**Tugas Latihan**
(a) Dalam teks bacaan tentang pengalaman menulis di media cetak, apa judul artikel opini penulis yang dimuat di rubrik Debat Generasi Muda yang masih diingatnya?
(b) Tuliskan lanjutan teks bacaan tentang pengalaman menulis di media cetak, dimulai setelah kalimat terakhirnya.

**Teks Bacaan**
########################################
Tulisannya juga tidak hanya pendek beberapa paragraf saja, tapi lebih panjang selayaknya artikel opini pada umumnya. Dan ini yang penting, kalau artikel opininya dimuat, tidak mendapatkan hadiah kaos seperti pada rubrik Dialog, melainkan mendapat honorarium yang nominalnya lumayan, karena bisa untuk membeli buku atau mentraktir bakso beberapa orang teman.
![]() |
Salah satu esai atau artikel opini saya dimuat di rubrik Debat Generasi Muda Suara Merdeka edisi tak terlacak, yang pasti tahun 1996.(Dok. Badiatul Muchlisin Asti) |
Saya masih ingat, salah satu artikel opini saya yang dimuat di rubrik Debat Generasi Muda berjudul Mengembalikan Kepercayaan Rakyat. Tema ini diangkat redaksi karena saat itu tengah ramai peristiwa lepasnya buron koruptor kelas kakap Edi Tansil. Senengnya bukan main ketika itu.
Apalagi setelah tahu informasi dari redakturnya, yang menginformasikan bahwa rata-rata dalam seminggu, ada lebih dari 30 naskah yang masuk ke redaksi, dan dari naskah sebanyak itu hanya 2 hingga 3 artikel saja yang diambil untuk dimuat. Itu artinya, ada setidaknya 30 artikel yang tersisih dan masuk tong sampah setiap minggunya. Jadi, bisa dibayangkan ketatnya kompetisi agar tulisan kita bisa dimuat. Dari sinilah saya belajar strategi menulis di koran agar dimuat, setidaknya berpeluang lebih tinggi untuk dimuat.
Mengasah Kemampuan Jurnalistik
Selain di Suara Merdeka, media tempat saya mengasah
kemampuan menulis adalah di tabloid Jumat. Seperti yang sudah saya
sampaikan, tabloid Jumat adalah sebuah media yang terbit mingguan,
diterbitkan oleh Dewan Masjid Indonesia (DMI) dan berkantor di Masjid Istiqlal
Jakarta.
Di tabloid inilah saya juga benar-benar banyak belajar dan
berlatih menulis di awal-awal karier kepenulisan saya. Tapi, di tabloid ini
saya lebih banyak berlatih jurnalistik layaknya seorang wartawan atau jurnalis.
Karena di tabloid Jumat, saya menulis jenis-jenis tulisan jurnalistik
seperti berita dan feature (karangan khas) dalam bentuk liputan seminar,
profil tokoh, profil masjid bersejarah, profil organisasi remaja Islam, dan
sebagainya.
########################################
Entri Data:
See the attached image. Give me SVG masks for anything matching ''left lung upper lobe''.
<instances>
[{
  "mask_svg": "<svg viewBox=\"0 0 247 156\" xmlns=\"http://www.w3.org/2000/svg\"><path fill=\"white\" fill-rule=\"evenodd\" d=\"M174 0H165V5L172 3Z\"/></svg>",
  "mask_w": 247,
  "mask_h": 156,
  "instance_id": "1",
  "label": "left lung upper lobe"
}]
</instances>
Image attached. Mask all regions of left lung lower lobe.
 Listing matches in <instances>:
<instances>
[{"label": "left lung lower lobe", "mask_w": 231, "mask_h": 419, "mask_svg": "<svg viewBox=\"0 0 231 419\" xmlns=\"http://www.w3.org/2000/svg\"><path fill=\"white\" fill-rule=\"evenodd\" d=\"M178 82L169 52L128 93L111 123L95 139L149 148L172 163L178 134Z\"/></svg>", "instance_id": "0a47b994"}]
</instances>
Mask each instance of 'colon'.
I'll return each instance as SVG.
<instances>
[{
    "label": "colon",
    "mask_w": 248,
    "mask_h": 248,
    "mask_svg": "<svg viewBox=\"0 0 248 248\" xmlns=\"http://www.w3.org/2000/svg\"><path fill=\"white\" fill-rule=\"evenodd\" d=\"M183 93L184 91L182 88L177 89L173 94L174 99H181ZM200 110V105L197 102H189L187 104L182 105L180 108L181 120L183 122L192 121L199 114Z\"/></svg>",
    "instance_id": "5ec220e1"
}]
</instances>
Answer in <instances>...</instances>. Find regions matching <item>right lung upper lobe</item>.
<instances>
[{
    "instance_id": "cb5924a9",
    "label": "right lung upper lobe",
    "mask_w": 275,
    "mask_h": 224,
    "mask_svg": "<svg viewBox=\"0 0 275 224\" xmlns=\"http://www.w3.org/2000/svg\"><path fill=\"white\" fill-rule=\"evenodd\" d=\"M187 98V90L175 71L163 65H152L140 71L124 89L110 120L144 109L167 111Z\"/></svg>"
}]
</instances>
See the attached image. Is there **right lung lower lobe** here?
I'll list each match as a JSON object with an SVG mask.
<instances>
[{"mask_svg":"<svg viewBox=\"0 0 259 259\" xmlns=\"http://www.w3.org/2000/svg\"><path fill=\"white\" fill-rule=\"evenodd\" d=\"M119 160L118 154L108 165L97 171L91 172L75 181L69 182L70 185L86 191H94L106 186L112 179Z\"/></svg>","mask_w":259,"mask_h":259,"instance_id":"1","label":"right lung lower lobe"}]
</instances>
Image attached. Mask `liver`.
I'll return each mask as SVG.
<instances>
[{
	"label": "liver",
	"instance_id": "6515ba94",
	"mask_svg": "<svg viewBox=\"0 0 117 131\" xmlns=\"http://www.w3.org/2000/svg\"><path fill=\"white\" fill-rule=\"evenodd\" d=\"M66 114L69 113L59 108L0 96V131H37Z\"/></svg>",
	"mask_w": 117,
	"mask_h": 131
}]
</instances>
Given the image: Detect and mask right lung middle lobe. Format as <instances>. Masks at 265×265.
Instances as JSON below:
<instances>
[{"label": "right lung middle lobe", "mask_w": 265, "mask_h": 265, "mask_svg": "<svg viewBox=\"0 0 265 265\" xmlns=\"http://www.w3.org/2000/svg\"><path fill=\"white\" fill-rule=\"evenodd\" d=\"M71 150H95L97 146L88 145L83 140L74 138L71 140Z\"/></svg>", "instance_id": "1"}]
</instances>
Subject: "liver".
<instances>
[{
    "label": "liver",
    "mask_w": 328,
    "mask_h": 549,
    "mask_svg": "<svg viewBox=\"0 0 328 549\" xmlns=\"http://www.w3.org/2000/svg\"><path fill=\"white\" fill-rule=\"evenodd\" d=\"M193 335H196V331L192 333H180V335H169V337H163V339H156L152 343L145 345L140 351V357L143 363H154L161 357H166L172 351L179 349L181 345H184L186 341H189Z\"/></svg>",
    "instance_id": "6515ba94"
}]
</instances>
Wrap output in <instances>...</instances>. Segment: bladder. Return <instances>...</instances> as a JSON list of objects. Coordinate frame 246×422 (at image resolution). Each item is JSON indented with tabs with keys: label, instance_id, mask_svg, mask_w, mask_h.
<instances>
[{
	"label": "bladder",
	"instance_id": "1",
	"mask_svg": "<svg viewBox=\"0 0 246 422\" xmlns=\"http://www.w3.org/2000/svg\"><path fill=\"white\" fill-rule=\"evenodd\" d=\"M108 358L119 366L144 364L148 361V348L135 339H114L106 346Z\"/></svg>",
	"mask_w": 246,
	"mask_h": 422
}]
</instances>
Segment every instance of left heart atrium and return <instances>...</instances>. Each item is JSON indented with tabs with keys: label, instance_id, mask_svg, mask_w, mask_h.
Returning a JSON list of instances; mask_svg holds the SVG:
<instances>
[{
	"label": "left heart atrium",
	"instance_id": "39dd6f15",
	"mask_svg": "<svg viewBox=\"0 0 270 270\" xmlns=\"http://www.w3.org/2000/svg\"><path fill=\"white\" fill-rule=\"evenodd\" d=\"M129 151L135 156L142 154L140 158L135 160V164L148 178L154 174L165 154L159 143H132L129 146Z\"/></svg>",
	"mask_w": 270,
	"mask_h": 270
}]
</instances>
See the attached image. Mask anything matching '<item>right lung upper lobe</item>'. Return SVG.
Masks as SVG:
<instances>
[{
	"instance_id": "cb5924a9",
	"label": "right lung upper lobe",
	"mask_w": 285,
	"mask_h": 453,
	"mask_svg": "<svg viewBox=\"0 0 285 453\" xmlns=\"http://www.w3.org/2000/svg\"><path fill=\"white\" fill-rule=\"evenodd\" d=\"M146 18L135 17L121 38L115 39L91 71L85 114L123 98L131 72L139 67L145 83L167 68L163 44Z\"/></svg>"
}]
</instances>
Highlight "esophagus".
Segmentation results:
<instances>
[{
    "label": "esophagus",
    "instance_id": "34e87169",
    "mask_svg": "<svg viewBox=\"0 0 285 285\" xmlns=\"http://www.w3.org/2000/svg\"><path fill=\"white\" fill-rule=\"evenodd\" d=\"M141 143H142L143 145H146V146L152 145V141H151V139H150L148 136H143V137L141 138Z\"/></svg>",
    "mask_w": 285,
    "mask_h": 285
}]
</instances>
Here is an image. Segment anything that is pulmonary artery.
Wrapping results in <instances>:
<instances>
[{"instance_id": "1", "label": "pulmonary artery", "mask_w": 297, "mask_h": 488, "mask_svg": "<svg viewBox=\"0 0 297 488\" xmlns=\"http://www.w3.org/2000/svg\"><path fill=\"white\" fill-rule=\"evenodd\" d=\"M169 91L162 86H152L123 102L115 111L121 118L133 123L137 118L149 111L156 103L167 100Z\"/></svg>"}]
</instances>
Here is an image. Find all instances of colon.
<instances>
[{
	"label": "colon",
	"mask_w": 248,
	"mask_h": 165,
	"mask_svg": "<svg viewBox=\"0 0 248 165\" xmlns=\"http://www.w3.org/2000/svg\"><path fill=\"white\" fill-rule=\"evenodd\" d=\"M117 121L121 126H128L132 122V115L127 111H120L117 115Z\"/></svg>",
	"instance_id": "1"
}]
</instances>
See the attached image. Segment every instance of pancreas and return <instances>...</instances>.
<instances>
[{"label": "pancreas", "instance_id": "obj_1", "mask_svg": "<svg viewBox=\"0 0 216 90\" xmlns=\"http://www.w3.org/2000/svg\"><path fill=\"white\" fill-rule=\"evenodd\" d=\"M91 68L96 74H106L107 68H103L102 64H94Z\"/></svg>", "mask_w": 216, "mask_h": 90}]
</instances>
########################################
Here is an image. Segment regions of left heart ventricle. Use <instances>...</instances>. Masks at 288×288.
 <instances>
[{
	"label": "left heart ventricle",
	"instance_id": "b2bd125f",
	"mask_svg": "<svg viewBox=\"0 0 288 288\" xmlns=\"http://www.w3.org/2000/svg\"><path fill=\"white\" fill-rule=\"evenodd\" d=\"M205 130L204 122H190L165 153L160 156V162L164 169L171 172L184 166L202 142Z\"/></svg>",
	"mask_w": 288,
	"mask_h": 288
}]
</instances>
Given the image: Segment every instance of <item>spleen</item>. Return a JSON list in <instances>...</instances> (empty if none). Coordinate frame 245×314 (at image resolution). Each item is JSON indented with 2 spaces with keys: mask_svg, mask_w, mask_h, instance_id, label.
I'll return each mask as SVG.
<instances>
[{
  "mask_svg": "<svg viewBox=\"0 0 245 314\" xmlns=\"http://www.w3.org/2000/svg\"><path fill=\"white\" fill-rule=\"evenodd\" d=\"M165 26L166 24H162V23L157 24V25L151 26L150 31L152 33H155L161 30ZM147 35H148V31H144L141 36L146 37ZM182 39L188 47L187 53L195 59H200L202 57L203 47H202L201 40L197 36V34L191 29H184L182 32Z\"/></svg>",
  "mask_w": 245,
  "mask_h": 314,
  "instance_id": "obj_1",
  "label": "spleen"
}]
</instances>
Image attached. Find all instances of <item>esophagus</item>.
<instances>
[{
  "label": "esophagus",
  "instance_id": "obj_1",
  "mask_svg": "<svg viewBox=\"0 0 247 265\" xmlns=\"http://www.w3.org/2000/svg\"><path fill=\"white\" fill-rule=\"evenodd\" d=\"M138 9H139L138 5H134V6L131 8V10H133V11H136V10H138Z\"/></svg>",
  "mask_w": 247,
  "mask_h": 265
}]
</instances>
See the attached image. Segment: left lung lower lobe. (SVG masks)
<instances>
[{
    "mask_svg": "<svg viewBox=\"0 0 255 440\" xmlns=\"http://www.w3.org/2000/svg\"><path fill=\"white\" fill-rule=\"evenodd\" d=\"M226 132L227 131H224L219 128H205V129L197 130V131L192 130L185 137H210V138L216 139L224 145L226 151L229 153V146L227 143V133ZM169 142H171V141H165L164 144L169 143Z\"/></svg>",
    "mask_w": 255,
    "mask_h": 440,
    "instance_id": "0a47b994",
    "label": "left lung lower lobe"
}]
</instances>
########################################
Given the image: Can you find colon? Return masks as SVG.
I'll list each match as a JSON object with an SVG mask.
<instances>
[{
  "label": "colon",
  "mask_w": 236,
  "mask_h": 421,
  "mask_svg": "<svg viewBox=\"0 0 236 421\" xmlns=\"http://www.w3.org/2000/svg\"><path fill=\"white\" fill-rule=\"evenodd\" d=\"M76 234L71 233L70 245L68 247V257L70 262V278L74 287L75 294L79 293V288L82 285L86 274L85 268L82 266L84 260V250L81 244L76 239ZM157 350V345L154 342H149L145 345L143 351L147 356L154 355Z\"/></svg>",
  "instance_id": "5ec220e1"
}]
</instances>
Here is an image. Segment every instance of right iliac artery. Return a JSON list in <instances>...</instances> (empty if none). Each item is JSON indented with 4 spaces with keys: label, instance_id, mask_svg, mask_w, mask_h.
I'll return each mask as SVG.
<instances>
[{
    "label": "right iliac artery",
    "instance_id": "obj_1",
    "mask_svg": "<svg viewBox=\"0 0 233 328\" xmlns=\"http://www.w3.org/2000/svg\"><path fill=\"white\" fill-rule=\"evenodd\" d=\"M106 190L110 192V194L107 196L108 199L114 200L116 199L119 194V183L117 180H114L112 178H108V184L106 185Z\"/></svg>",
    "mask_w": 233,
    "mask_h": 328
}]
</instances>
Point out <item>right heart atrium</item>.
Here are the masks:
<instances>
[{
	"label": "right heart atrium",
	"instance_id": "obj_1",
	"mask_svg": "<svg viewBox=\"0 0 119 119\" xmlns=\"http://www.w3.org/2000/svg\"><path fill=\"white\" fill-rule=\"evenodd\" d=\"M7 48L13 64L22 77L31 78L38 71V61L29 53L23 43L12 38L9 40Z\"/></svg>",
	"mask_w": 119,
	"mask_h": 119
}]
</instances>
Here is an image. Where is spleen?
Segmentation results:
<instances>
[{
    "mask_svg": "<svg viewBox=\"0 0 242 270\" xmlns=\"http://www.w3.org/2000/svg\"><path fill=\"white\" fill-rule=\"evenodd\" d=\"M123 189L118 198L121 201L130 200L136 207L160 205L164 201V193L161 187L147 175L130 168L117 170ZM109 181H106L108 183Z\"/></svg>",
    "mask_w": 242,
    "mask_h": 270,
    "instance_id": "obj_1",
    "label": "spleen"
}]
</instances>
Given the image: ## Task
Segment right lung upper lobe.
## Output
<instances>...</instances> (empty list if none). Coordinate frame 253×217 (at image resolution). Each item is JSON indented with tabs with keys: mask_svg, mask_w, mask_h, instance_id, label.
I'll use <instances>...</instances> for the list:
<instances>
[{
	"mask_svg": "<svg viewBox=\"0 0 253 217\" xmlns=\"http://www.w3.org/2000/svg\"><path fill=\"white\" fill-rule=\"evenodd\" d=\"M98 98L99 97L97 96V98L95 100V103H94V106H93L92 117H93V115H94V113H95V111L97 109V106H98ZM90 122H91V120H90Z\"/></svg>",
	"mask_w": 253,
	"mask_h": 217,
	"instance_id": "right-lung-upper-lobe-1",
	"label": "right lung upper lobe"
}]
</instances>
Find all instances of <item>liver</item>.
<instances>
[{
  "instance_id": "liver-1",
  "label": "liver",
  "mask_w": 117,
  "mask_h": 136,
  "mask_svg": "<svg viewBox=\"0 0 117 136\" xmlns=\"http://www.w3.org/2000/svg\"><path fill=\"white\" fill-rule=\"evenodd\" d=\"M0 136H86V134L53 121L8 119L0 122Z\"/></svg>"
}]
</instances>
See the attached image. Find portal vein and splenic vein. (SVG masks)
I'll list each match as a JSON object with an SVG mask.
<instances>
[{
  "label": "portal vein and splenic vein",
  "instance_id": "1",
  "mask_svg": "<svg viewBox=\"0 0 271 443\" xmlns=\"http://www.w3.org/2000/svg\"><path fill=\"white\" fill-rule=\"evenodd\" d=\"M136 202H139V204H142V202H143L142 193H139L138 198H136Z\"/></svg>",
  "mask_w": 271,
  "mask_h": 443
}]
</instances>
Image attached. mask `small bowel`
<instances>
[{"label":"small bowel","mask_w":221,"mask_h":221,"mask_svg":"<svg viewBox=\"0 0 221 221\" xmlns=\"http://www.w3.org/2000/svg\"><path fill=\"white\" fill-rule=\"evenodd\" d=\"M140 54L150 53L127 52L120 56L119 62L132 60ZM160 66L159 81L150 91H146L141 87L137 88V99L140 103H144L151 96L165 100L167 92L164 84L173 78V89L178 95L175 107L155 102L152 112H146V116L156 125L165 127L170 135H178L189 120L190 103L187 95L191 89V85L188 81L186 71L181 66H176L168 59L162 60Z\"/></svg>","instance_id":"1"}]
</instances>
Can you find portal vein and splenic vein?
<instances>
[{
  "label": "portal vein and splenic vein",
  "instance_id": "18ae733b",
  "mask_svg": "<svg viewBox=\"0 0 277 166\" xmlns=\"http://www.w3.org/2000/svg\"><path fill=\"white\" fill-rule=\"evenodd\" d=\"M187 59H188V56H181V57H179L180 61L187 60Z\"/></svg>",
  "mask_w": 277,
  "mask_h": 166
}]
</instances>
########################################
**Hasil Pengerjaan**
(a) Mengembalikan Kepercayaan Rakyat.

(b)
Dari sini saya mendapatkan pengalaman secara autodidak
tentang bagaimana meliput sebuah berita, melakukan proses-proses kerja
jurnalisme seperti pengumpulan data dan fakta di lapangan lewat observasi,
wawancara, dan riset. Lalu merekonstruksinya ke dalam sebuah tulisan
jurnalistik.
Karena ‘tuntutan kerja’ itulah saya musti membeli kamera.
Ketika itu, saya membeli kamera merk Fuji MDL5 dengan harga—kalau tidak salah
ingat, Rp 45 ribu, yang saya sudah sangat senang memilikinya. Saya bawa kamera
itu kemana-mana. Tapi saya menggunakannya hanya untuk hal-hal penting saja
karena waktu itu masih menggunakan rol film yang untuk mencetak fotonya perlu
dicuci terlebih dulu di studio foto yang menyediakan layanan cuci film, baru
kemudian diafdruk atau dicetak.
Meski saya bukan jurnalis resmi tabloid Jumat, tapi redaksi sangat wellcome menerima sumbangan tulisan dari penulis dan jurnalis lepas seperti saya. Atmosfir jurnalistik sangat saya rasakan, sehingga saya seperti menjadi jurnalis atau wartawan beneran. Bila ada sumber berita yang pas, saya segera menghubungi dan segera membuat appoinment untuk interview. Keren haha… Bila ditanya dari media mana, saya menjawab, saya jurnalis lepas.
Pernah saya numpang tinggal di sebuah kontrakan teman di
Perumahan Pucang Gading—perumahan yang secara administratif masuk wilayah
Mranggen (Demak), tapi lebih terkenal sebagai wilayah Semarang karena kedekatan
geografisnya. Ternyata, di sana ada seorang tetangga kontrakan yang seorang
mualaf. Di tabloid Jumat memang ada rubrik Mengapa Aku Pilih Islam,
yang berisi perjalanan mendapatkan hidayah dari seorang nonmuslim sehingga
memeluk agama Islam.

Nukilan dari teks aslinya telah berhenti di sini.